Task lighting - This is supplementary to general lighting and allows more specialised tasks such as reading or sewing in the living room or preparation and cooking in the kitchen to be tackled. Task lighting works best when used in conjunction with general lighting.
Accent lighting - This is used to augment the architecture of the room by picking out a piece of artwork or an interesting feature of a period interior. Sometimes successful accent lighting can be as simple as the flickering flames of a real log fire. The drama of accent lighting is often enhanced when the general lighting is extinguished.
Types of General Lighting
Pendant lights - This is a very traditional style of light. As the name suggests it usually hangs from the ceiling, normally in or near the centre of the room, with the light and its shade suspended by the electrical flex that supplies it. Pendant lights are always a compromise solution with the light being strongest below the fitting with the edges of the room remaining dimly lit. This is often perfectly acceptable, over a table in a dining room or kitchen-diner. In fact some modern pendants have a reel of cable built into the ceiling fitting allowing the light to be pulled down for occasions when the light needs to be focussed closer to the table.

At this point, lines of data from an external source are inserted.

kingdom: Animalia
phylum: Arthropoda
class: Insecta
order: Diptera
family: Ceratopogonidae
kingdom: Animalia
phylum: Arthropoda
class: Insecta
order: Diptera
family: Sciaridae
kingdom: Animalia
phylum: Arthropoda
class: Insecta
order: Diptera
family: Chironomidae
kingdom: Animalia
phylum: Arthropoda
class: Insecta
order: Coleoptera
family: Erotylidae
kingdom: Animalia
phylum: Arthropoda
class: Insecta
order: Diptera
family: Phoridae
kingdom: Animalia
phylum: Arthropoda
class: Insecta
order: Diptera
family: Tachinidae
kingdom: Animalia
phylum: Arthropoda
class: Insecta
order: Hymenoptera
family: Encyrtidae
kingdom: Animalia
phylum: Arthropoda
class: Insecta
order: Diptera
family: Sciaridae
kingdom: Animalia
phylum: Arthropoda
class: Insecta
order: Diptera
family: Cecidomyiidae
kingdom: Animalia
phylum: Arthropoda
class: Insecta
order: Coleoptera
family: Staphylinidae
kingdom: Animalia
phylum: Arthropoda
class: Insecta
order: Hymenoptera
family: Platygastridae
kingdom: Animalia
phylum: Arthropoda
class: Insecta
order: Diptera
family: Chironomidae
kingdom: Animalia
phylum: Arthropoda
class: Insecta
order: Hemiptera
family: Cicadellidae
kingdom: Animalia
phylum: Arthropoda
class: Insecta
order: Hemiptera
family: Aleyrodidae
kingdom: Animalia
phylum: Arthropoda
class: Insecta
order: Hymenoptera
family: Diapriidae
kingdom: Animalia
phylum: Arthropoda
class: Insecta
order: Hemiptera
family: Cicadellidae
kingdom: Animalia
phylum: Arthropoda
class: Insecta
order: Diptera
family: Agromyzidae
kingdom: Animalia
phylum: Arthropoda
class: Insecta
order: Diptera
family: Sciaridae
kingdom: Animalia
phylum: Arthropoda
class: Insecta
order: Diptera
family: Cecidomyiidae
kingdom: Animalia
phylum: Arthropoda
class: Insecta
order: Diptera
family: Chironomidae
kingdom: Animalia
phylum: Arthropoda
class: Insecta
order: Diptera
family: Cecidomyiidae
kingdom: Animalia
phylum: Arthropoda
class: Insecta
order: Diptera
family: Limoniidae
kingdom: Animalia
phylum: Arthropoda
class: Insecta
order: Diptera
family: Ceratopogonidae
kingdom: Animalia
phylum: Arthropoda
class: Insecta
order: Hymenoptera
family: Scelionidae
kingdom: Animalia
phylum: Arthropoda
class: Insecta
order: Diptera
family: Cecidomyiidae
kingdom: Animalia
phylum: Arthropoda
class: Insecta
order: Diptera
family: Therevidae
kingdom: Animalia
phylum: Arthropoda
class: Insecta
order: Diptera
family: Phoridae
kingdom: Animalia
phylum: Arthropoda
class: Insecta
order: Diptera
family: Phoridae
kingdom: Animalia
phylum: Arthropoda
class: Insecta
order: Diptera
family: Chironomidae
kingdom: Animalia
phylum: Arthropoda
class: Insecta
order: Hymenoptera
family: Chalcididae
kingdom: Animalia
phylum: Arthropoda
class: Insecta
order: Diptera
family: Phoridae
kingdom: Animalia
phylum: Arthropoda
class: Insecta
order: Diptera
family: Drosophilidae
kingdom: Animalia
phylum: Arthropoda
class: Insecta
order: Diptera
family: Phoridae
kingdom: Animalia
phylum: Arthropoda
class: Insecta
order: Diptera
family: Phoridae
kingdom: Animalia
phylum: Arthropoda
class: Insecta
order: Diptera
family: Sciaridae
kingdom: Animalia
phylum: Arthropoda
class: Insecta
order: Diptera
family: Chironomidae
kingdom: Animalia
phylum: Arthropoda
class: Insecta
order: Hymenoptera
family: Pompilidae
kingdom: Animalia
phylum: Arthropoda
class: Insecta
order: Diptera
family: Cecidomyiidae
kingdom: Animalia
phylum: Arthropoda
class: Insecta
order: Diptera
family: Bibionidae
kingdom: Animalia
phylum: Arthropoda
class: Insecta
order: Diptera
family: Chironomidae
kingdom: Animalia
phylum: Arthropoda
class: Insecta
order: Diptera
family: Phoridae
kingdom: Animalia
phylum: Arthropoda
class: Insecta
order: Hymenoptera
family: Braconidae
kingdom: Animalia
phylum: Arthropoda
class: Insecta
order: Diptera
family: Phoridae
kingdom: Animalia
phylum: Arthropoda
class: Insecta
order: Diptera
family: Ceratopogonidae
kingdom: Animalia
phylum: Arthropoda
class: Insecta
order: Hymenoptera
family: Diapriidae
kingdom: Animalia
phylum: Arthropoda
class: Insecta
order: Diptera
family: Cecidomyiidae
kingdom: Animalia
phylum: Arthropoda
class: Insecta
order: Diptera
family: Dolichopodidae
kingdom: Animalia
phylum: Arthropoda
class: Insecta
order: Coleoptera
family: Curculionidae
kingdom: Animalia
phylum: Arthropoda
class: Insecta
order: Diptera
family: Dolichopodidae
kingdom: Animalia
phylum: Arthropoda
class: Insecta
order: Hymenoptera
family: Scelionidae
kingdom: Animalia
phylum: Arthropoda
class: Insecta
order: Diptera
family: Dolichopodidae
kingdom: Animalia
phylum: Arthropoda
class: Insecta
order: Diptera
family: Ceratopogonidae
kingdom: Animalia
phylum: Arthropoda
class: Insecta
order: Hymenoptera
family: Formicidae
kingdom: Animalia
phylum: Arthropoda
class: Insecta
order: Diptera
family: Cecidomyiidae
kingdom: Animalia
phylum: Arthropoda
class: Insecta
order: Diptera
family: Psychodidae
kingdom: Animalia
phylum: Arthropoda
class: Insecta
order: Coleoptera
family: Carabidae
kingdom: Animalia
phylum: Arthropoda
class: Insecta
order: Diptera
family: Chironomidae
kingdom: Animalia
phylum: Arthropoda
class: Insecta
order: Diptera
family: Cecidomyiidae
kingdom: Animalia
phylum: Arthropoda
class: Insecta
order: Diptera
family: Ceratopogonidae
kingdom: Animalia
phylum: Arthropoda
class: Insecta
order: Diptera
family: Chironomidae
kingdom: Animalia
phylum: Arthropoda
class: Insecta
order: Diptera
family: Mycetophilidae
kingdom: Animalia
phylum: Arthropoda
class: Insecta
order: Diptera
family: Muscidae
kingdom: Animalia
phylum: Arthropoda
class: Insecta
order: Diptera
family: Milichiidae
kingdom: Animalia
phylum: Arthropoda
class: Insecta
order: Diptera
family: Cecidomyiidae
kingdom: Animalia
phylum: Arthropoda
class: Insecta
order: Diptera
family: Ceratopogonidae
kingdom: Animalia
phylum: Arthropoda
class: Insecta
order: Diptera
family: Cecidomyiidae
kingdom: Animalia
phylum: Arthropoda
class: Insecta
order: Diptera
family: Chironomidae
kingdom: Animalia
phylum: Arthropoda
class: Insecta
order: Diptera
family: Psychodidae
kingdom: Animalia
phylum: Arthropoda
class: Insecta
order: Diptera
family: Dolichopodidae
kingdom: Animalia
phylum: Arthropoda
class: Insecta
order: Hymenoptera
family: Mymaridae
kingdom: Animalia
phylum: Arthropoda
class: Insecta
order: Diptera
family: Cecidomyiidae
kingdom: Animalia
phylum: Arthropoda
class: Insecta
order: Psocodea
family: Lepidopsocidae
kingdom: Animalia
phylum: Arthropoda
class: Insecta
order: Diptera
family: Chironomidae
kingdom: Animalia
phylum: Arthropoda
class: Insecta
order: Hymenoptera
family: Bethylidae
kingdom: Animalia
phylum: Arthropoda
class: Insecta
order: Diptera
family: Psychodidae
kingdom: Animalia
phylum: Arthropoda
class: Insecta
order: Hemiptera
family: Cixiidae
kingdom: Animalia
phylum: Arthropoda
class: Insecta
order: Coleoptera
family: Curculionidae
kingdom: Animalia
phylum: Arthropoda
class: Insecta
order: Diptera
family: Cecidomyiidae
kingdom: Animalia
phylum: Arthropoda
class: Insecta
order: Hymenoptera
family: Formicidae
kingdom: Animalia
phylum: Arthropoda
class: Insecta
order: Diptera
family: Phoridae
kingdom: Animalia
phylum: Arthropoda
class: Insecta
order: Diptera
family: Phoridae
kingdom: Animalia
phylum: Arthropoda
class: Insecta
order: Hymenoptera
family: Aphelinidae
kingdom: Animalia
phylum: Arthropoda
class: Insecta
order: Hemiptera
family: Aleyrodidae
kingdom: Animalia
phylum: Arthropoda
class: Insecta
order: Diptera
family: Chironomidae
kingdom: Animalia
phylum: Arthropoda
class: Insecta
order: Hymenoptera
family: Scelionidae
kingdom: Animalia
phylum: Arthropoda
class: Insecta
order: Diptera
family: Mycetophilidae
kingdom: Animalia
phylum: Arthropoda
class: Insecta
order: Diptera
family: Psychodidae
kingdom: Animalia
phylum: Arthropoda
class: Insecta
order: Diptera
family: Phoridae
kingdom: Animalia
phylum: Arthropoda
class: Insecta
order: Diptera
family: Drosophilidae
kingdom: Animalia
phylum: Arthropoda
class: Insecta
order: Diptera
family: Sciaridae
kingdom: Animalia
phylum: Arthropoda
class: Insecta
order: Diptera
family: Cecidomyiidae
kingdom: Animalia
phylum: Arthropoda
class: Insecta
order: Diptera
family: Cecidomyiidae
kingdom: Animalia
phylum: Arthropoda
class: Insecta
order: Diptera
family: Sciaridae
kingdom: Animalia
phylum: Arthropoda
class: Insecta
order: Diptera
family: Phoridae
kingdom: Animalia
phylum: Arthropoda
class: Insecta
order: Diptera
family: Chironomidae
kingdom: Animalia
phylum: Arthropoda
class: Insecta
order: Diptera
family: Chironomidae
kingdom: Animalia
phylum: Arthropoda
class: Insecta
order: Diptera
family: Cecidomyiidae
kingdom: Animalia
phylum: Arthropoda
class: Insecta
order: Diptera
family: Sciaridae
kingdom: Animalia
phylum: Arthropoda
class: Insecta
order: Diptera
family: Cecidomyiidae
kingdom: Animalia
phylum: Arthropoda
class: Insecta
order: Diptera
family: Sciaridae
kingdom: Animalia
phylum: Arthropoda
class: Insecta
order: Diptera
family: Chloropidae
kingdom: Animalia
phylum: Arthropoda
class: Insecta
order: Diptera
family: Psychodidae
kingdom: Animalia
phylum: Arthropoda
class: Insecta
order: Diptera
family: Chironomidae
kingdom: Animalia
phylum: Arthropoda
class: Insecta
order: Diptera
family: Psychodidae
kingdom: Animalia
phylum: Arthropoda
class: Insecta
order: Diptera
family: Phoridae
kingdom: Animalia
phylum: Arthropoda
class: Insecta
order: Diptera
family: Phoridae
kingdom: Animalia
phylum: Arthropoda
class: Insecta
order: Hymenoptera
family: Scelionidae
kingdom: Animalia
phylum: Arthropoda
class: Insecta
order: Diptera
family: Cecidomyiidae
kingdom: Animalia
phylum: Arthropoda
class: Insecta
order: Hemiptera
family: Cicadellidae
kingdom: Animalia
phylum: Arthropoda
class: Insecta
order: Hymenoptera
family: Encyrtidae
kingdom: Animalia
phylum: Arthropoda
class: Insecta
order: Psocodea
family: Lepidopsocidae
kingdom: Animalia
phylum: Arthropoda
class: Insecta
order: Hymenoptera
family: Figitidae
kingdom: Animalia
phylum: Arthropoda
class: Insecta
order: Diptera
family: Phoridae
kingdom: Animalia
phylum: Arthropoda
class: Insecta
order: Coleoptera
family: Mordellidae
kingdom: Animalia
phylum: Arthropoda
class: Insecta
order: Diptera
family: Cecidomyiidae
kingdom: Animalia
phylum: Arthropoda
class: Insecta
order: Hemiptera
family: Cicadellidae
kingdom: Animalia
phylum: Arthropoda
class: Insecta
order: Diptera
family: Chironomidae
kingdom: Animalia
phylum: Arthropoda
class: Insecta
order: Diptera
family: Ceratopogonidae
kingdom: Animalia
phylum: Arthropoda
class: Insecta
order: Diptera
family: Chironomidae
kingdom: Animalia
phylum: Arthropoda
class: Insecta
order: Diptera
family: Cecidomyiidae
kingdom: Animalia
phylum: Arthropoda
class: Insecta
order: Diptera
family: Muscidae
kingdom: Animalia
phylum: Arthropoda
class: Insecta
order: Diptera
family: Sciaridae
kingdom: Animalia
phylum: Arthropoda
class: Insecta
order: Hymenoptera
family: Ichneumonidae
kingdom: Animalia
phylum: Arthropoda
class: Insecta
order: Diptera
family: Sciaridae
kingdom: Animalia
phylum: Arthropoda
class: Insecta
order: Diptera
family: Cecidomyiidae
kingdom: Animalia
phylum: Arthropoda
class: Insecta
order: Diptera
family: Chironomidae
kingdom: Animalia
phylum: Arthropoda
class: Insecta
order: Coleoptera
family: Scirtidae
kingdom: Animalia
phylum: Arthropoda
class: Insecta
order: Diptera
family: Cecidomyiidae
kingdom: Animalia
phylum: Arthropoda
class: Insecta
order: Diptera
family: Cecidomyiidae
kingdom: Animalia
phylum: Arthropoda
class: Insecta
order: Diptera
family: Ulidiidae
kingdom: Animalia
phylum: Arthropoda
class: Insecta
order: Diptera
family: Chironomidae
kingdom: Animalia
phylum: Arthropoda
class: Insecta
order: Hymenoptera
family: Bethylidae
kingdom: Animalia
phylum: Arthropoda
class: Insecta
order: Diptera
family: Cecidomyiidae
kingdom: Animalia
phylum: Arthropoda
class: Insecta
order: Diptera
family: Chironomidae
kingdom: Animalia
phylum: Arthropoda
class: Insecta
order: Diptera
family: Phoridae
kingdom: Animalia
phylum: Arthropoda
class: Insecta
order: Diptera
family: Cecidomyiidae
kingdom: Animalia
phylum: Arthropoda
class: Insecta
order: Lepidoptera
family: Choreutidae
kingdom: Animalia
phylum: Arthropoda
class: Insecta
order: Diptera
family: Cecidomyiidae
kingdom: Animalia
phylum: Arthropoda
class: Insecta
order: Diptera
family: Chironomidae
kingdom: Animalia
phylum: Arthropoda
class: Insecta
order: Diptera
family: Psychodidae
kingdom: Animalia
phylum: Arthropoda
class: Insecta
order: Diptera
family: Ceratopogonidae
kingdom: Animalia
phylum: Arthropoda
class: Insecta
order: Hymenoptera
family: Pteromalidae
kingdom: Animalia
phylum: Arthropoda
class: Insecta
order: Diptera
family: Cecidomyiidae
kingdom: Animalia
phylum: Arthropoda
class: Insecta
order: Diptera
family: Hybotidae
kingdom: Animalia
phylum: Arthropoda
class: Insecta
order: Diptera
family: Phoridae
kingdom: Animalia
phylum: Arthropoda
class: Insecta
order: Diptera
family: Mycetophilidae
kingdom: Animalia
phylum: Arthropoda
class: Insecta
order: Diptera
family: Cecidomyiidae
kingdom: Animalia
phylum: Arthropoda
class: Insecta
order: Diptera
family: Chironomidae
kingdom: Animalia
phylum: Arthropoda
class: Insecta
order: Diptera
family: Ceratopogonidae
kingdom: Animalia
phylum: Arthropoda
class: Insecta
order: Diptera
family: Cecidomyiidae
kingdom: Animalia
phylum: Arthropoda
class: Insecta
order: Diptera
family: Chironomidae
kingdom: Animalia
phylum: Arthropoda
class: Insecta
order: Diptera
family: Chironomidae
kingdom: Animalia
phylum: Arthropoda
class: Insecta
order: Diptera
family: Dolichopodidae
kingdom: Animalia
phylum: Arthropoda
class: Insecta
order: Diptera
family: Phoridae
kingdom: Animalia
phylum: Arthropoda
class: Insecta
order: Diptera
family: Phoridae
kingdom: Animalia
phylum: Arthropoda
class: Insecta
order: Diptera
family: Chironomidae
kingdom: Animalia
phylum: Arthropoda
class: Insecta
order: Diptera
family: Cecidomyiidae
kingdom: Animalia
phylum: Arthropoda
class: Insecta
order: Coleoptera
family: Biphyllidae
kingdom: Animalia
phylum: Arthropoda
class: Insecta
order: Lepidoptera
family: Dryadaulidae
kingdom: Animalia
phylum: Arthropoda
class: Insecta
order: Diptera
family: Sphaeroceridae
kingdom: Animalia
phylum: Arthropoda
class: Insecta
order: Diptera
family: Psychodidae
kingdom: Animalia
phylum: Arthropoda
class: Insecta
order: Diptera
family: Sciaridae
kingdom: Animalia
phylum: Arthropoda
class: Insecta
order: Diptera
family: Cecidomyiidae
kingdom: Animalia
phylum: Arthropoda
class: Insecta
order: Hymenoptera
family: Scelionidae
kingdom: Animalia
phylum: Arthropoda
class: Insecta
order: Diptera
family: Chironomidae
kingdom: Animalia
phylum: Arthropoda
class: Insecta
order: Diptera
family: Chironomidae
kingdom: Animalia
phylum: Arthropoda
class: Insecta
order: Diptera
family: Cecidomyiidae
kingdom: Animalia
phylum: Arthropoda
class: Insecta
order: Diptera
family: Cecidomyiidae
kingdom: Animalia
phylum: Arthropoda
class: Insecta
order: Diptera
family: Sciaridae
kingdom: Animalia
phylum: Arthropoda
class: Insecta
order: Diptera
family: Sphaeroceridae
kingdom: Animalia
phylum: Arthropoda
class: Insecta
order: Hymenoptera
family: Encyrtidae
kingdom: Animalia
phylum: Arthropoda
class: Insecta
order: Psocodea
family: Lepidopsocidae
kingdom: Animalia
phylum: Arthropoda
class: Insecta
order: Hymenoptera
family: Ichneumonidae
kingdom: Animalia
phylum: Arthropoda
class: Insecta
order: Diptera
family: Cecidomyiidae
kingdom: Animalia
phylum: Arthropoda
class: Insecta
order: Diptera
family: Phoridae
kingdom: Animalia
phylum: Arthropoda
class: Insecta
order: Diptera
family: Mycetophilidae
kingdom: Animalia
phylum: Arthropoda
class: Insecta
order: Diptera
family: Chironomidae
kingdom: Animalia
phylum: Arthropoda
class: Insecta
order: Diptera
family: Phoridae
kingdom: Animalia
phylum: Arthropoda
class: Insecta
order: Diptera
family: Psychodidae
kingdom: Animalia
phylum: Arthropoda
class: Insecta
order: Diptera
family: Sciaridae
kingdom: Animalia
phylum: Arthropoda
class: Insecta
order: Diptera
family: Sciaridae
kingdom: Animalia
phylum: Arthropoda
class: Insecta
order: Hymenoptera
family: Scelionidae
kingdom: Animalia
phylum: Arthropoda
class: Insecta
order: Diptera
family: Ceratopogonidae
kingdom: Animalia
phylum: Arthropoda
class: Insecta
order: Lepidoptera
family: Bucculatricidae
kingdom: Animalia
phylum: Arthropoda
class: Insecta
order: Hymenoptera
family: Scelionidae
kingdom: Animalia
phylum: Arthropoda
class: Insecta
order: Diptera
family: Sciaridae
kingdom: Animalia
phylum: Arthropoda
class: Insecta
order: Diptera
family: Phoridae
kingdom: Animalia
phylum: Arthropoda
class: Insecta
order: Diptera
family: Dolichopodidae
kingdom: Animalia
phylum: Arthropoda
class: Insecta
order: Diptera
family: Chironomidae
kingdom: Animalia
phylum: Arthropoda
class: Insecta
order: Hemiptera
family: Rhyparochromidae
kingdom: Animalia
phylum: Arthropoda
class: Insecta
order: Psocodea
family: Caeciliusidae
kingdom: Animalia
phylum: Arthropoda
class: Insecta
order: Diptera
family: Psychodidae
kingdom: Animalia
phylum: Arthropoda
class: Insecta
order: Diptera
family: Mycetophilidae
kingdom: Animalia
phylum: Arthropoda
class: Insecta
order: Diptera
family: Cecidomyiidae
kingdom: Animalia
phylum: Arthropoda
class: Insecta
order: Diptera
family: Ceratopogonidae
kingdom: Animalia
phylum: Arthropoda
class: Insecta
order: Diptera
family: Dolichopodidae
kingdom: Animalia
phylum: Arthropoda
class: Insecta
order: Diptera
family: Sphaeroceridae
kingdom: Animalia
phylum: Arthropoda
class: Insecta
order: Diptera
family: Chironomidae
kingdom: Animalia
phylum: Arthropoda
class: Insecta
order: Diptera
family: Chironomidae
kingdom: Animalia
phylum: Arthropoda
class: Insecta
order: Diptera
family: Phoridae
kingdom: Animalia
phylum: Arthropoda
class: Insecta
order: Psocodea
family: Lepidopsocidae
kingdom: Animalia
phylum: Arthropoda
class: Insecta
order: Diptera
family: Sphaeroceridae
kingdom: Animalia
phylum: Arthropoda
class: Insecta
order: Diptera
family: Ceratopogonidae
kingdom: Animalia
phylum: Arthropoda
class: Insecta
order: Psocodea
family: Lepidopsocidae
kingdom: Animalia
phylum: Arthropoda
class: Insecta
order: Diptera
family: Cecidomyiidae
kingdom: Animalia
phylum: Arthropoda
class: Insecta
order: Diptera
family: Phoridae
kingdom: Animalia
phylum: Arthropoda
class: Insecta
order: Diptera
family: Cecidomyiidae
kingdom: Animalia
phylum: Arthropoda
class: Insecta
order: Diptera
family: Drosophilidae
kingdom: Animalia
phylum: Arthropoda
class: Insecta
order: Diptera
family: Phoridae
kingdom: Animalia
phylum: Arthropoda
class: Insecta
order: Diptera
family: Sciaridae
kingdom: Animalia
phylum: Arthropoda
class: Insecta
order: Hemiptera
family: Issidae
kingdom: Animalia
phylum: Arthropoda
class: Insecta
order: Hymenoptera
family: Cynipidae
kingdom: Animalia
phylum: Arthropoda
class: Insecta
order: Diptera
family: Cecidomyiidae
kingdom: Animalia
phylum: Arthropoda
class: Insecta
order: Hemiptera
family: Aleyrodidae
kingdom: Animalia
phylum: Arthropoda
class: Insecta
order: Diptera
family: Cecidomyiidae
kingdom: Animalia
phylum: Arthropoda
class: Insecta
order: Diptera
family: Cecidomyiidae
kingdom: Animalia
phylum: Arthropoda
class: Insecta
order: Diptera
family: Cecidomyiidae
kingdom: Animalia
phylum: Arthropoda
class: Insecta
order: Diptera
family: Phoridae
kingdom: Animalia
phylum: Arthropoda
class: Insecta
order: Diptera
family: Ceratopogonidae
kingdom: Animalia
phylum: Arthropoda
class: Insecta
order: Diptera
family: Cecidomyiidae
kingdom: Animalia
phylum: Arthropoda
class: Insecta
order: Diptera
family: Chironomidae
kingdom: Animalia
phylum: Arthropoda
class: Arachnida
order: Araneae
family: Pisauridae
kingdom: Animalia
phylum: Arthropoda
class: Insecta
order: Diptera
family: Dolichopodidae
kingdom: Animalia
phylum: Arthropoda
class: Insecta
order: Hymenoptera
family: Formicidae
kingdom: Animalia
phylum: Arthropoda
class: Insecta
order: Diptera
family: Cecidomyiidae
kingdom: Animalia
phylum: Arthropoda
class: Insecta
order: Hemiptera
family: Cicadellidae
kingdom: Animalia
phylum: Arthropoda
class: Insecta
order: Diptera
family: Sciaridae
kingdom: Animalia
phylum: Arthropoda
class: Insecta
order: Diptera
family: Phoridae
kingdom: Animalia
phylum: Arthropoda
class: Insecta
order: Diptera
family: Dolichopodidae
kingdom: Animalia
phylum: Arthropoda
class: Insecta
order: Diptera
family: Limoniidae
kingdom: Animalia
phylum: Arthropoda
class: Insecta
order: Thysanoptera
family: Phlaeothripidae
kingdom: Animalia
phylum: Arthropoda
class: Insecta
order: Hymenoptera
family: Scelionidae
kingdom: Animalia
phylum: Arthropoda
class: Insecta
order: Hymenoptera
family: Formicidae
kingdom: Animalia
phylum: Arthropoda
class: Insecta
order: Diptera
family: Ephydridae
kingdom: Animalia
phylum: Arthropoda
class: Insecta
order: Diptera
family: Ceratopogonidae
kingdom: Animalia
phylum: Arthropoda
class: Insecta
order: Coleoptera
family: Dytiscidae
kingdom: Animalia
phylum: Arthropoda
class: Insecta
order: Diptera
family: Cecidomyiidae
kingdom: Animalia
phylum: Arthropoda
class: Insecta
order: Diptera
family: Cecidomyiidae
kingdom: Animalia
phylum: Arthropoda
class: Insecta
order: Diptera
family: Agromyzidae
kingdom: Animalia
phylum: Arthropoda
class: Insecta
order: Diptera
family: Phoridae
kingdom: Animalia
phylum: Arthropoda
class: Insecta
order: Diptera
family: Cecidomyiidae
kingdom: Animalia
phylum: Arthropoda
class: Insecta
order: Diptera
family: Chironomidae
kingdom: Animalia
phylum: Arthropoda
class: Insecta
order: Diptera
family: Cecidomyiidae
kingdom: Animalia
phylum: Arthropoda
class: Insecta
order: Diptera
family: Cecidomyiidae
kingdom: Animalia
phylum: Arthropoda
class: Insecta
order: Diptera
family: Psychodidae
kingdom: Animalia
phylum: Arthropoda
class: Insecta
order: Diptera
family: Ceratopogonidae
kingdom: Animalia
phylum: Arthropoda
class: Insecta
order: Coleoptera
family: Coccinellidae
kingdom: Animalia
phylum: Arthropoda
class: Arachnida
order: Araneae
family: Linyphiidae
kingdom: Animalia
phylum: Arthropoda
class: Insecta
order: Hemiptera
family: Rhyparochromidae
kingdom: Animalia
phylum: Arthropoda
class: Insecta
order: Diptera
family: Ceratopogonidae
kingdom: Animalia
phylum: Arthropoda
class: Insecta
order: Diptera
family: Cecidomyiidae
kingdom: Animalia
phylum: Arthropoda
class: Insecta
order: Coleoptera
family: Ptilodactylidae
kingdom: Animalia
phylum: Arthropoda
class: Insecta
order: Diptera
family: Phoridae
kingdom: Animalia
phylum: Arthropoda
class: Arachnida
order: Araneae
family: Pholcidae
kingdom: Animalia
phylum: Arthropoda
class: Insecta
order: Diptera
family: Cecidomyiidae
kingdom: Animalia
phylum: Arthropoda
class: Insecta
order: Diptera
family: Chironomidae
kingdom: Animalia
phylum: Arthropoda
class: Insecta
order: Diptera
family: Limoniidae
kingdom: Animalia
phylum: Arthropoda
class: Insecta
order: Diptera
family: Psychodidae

Chandeliers - These are highly decorative versions of the pendant and have multiple light sources, originally supplied by candles, the light from which is typically deflected and refracted by crystal cut glass that makes up the body of the fitting. Due to their weight, chandeliers are supported by a chain which requires a solid fixing in the ceiling.
Wall lights - These should be considered as a supplement to general lighting and work best in more traditional schemes where their pedigree of electrified wall-sconces blends better with the overall look of the room. Modern lighting methods such as downlighters have all but made the wall light extinct. If you do use them, make sure that they are high enough up the wall to prevent people walking into them and try to arrange it so the lightbulb is not visible from the seating positions in the room.
Free-standing lamps - These generally fall into two categories, short and stubby table lamps or tall and skinny standard lamps. These are useful for creating an additional pool of light in a selected area of a room. Sometimes table lamps or standard lamps can serve as task lighting if positioned next to an armchair.
Down-lighters and up-lighters - Down-lighters are usually installed in the ceiling and a well-considered down-lighter scheme can make all other types of lighting unnecessary, especially if they are wired in groups that can be turned on and off and/or dimmed independently. Up-lighters can be installed in the floor or can be freestanding. Up-lighting is often used to accent architectural houseplants.
Types of Task Lighting
Anglepoise - The classic form of task lighting is in effect a single spot or floodlamp supported on a flexible or jointed arm for precision positioning.
Track lighting - Track lighting allows a line of spotlamps to be supplied from a single electrical source. Typically the position of each spot can be adjusted along the length of the track and the direction of each spot can be manipulated.
Fluorescent lighting - Useful as a general form of task illumination in kitchens and garages. Always used under a diffusing shade to reduce the harsh nature of the light.
General and task lighting can be mixed and configured to act as accent and/or display lighting.